Digitalisasi Laporan Lewat Portal PIJAR

Selain strategi pendekatan langsung, seminar yang diselenggarakan BPMP Kalteng ini juga memberikan panduan teknis pengoperasian Dashboard Portal PIJAR Bunda PAUD. Sistem digital ini dirancang untuk mendukung pendokumentasian program kerja secara mandiri, menggantikan sistem pelaporan manual yang kerap kali terhambat birokrasi.

Melalui pemanfaatan teknologi ini, pelaksanaan program Bunda PAUD diharapkan semakin terarah dan terdokumentasi dengan baik.

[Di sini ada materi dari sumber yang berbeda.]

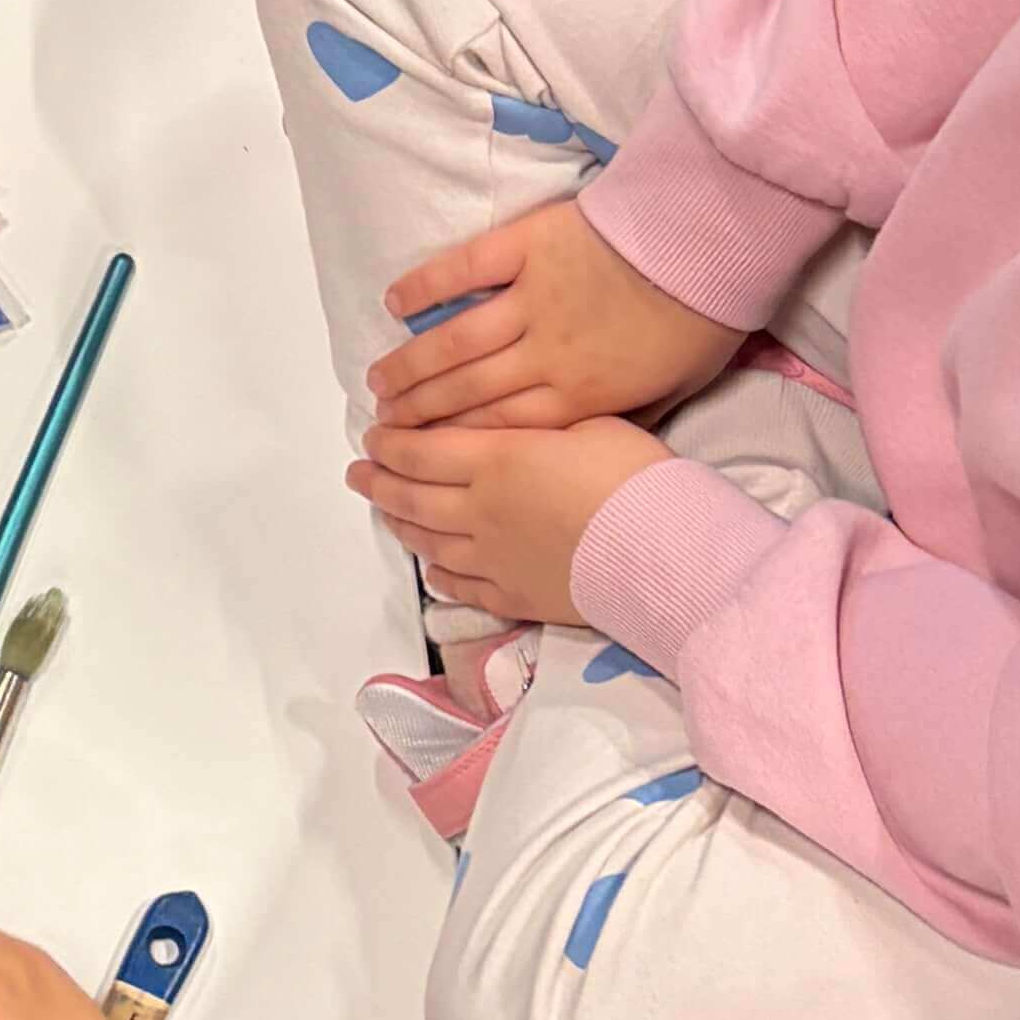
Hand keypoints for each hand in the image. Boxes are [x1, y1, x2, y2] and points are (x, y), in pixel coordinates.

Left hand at [353, 411, 666, 626]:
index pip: (420, 450)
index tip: (373, 435)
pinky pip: (461, 586)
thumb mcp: (587, 423)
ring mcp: (492, 559)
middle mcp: (479, 511)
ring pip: (428, 540)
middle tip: (359, 472)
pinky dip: (439, 574)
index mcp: (494, 460)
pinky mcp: (513, 596)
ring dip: (400, 523)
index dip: (389, 443)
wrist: (660, 551)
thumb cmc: (633, 477)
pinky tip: (432, 568)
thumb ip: (536, 426)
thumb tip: (515, 428)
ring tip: (385, 510)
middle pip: (412, 496)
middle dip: (379, 481)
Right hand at [376, 192, 743, 439]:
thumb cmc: (703, 318)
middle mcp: (546, 355)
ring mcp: (533, 299)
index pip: (500, 429)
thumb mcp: (675, 392)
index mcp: (581, 396)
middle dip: (417, 414)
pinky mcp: (528, 247)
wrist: (711, 243)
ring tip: (378, 383)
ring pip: (455, 342)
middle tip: (381, 427)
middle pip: (466, 393)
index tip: (418, 455)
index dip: (452, 444)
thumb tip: (593, 447)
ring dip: (411, 365)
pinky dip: (427, 286)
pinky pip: (465, 269)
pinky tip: (395, 302)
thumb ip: (625, 420)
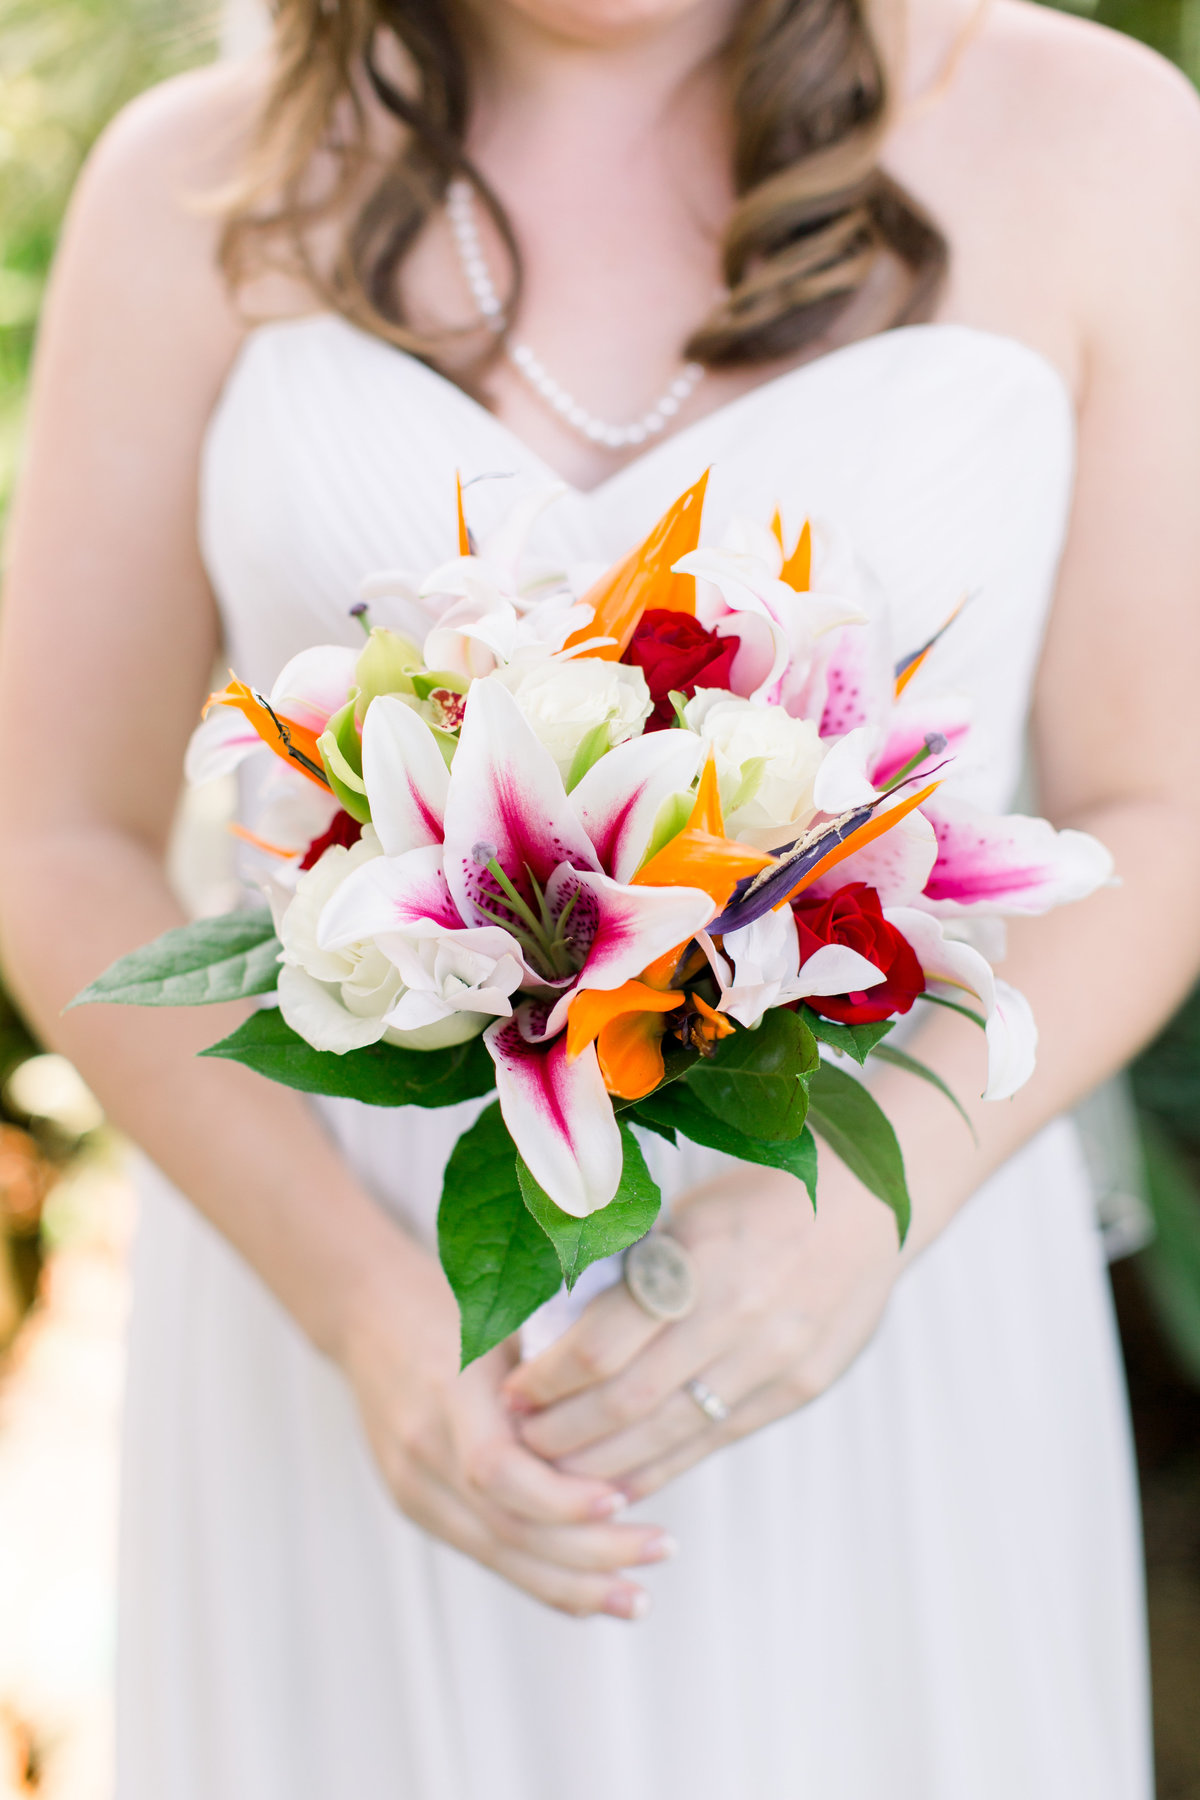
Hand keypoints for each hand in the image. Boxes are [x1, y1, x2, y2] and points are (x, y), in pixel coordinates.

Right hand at [337, 1221, 674, 1617]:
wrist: (369, 1317)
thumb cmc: (456, 1303)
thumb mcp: (504, 1311)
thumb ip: (558, 1359)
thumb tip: (643, 1392)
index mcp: (448, 1389)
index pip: (496, 1468)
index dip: (560, 1496)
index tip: (623, 1497)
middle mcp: (424, 1447)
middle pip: (506, 1525)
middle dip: (589, 1551)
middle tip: (661, 1548)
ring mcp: (414, 1485)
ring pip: (499, 1554)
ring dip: (573, 1583)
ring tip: (637, 1598)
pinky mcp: (417, 1507)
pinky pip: (485, 1553)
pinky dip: (541, 1578)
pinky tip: (592, 1594)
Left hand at [502, 1165, 901, 1499]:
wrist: (865, 1209)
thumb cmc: (756, 1202)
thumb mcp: (686, 1217)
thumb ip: (632, 1273)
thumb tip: (553, 1329)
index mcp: (698, 1259)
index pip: (601, 1345)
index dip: (546, 1378)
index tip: (512, 1389)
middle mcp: (737, 1317)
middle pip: (626, 1402)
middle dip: (562, 1430)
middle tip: (520, 1438)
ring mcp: (773, 1360)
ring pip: (668, 1435)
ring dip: (602, 1461)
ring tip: (555, 1467)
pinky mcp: (796, 1390)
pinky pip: (713, 1442)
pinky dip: (659, 1468)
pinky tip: (619, 1482)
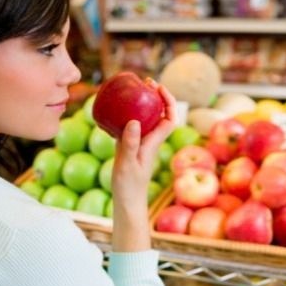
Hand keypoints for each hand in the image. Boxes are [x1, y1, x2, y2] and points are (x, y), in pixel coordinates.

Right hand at [111, 83, 176, 207]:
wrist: (127, 202)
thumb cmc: (129, 186)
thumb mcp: (127, 164)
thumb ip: (130, 144)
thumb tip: (135, 121)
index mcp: (153, 142)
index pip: (169, 118)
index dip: (168, 101)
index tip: (158, 87)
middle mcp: (149, 141)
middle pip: (159, 114)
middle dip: (156, 97)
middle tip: (144, 83)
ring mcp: (139, 144)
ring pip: (146, 119)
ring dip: (142, 104)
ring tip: (132, 90)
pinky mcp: (129, 147)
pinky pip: (131, 126)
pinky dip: (127, 115)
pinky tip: (115, 111)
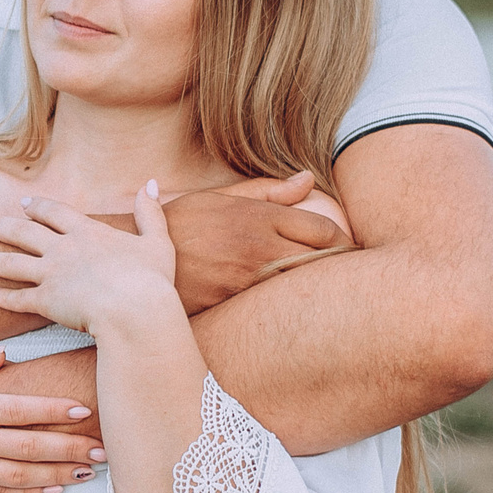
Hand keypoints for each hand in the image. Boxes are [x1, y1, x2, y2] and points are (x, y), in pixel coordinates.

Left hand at [0, 188, 180, 334]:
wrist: (136, 311)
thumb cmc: (152, 281)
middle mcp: (63, 248)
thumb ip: (150, 213)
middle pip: (21, 231)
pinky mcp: (46, 301)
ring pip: (8, 262)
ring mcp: (51, 274)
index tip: (24, 204)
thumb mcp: (157, 242)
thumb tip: (152, 183)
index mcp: (88, 232)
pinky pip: (17, 298)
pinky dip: (0, 296)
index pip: (55, 213)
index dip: (38, 208)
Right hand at [0, 350, 106, 492]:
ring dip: (59, 473)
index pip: (18, 408)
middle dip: (69, 446)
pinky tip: (55, 490)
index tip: (83, 410)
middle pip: (28, 444)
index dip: (53, 410)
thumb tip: (4, 355)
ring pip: (21, 474)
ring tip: (88, 470)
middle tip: (101, 446)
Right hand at [163, 171, 348, 313]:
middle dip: (342, 267)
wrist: (134, 256)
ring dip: (321, 289)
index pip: (320, 230)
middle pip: (320, 259)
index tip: (351, 250)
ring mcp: (246, 276)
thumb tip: (308, 179)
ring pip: (301, 284)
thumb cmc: (180, 225)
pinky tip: (302, 313)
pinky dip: (290, 306)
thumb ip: (268, 193)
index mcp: (258, 217)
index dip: (343, 242)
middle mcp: (257, 246)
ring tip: (341, 297)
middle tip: (358, 276)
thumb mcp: (221, 199)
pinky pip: (272, 305)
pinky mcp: (233, 301)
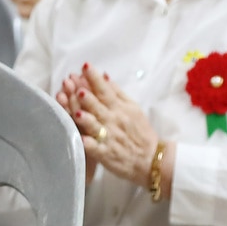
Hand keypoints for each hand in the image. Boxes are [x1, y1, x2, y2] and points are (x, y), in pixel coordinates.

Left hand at [58, 65, 160, 188]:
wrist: (152, 159)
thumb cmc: (140, 132)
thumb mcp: (133, 108)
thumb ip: (117, 92)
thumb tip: (103, 75)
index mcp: (119, 108)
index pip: (105, 90)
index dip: (94, 78)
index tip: (85, 66)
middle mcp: (113, 121)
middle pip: (97, 106)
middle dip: (86, 95)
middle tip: (74, 84)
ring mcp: (109, 138)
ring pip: (95, 126)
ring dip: (87, 118)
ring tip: (78, 112)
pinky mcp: (106, 154)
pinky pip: (97, 149)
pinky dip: (90, 145)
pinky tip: (82, 141)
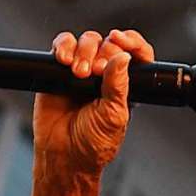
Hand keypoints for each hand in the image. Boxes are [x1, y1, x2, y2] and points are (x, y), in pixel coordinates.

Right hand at [32, 28, 154, 176]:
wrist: (63, 155)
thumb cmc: (92, 142)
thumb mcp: (113, 115)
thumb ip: (118, 86)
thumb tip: (123, 57)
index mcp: (125, 83)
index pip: (136, 53)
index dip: (131, 42)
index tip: (121, 40)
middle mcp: (105, 74)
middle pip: (109, 43)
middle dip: (103, 51)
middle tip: (95, 71)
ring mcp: (82, 70)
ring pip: (87, 40)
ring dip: (84, 50)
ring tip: (78, 73)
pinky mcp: (58, 70)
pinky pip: (63, 45)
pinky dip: (63, 46)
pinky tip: (63, 59)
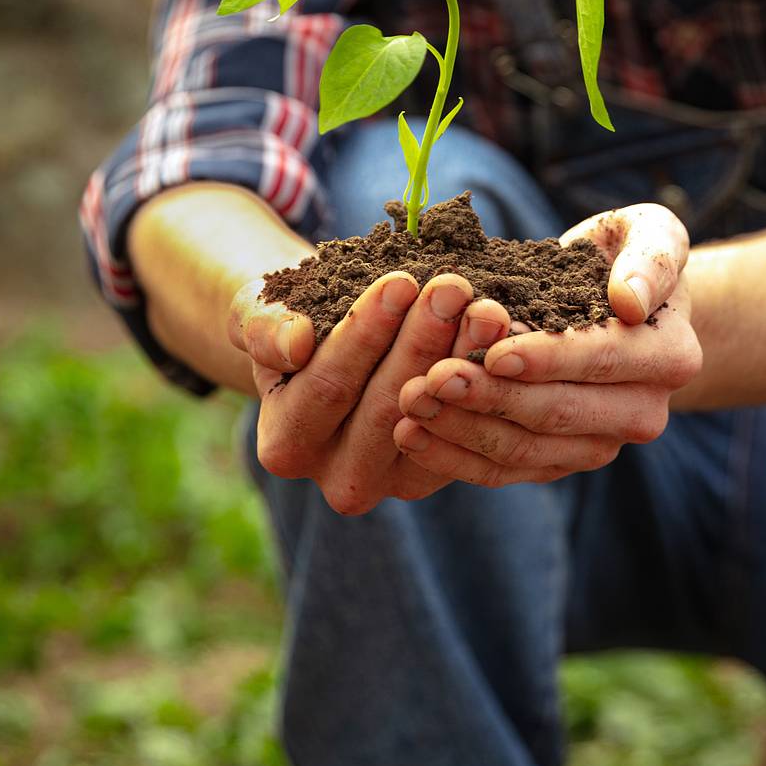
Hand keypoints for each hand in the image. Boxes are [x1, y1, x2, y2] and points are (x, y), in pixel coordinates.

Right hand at [227, 270, 511, 512]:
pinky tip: (504, 337)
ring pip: (436, 420)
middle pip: (387, 408)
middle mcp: (339, 478)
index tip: (399, 283)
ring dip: (464, 360)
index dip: (365, 335)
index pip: (329, 387)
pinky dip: (486, 382)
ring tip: (486, 308)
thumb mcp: (261, 311)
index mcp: (286, 446)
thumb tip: (294, 342)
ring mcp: (394, 482)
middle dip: (423, 342)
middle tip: (453, 288)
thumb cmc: (290, 319)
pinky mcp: (438, 471)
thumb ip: (264, 327)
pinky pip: (469, 431)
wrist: (325, 342)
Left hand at [393, 204, 699, 486]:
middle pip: (556, 413)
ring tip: (408, 402)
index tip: (492, 351)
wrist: (622, 306)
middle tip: (430, 379)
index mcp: (668, 357)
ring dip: (461, 429)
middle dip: (489, 398)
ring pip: (525, 449)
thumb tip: (629, 300)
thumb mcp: (652, 234)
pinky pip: (504, 470)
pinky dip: (454, 456)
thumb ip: (652, 259)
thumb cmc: (626, 257)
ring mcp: (599, 444)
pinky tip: (410, 433)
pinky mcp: (559, 461)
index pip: (600, 360)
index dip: (545, 358)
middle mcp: (642, 413)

Digitalisasi ini juga menjadi bagian dari transformasi tata kelola pendidikan di Kalimantan Tengah, memastikan setiap program yang berjalan di daerah dapat dipantau secara transparan dan akuntabel oleh pemerintah provinsi.

Keikutsertaan Bunda PAUD Kapuas dalam kegiatan ini diharapkan mampu memperkuat sinergi antara pemerintah kabupaten dan provinsi. Dengan pemahaman yang sama terhadap kebijakan dan penggunaan teknologi, program-program PAUD ke depan dapat berjalan lebih efektif dan memberikan manfaat nyata bagi masyarakat di Kabupaten Kapuas.

Reporter: Gunawan Susilo
Sumber: kalteng.antaranews.com This article was automatically rewritten by AI based on the source above without altering the facts of the original article.